Title Integrated omics endotyping of infants with respiratory syncytial virus bronchiolitis and risk of childhood asthma.
Author Raita, Yoshihiko; Perez-Losada, Marcos; Freishtat, Robert J; Harmon, Brennan; Mansbach, Jonathan M; Piedra, Pedro A; Zhu, Zhaozhong; Camargo, Carlos A; Hasegawa, Kohei
Journal Nat Commun Publication Year/Month 2021-Jun
PMID 34127671 PMCID PMC8203688
Affiliation + expend 1.Department of Emergency Medicine, Massachusetts General Hospital, Harvard Medical School, Boston, MA, USA. yraita1@mgh.harvard.edu.

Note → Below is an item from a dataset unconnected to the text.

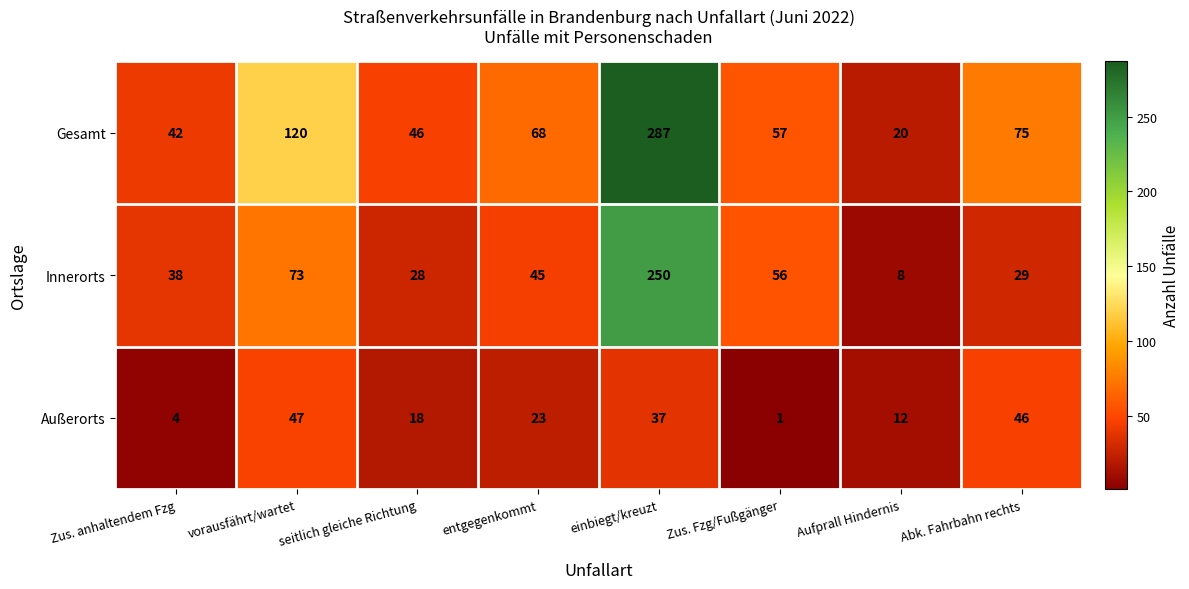

Which category has the highest value across all series?

einbiegt/kreuzt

Respiratory syncytial virus (RSV) bronchiolitis is not only the leading cause of hospitalization in U.S. infants, but also a major risk factor for asthma development. While emerging evidence suggests clinical heterogeneity within RSV bronchiolitis, little is known about its biologically-distinct endotypes. Here, we integrated clinical, virus, airway microbiome (species-level), transcriptome, and metabolome data of 221 infants hospitalized with RSV bronchiolitis in a multicentre prospective cohort study. We identified four biologically- and clinically-meaningful endotypes: A) clinical(classic)microbiome(M. nonliquefaciens)inflammation(IFN-intermediate), B) clinical(atopic)microbiome(S. pneumoniae/M. catarrhalis)inflammation(IFN-high), C) clinical(severe)microbiome(mixed)inflammation(IFN-low), and D) clinical(non-atopic)microbiome(M.catarrhalis)inflammation(IL-6). Particularly, compared with endotype A infants, endotype B infants-who are characterized by a high proportion of IgE sensitization and rhinovirus coinfection, S. pneumoniae/M. catarrhalis codominance, and high IFN-alpha and -gamma response-had a significantly higher risk for developing asthma (9% vs. 38%; OR, 6.00: 95%CI, 2.08-21.9; P = 0.002). Our findings provide an evidence base for the early identification of high-risk children during a critical period of airway development.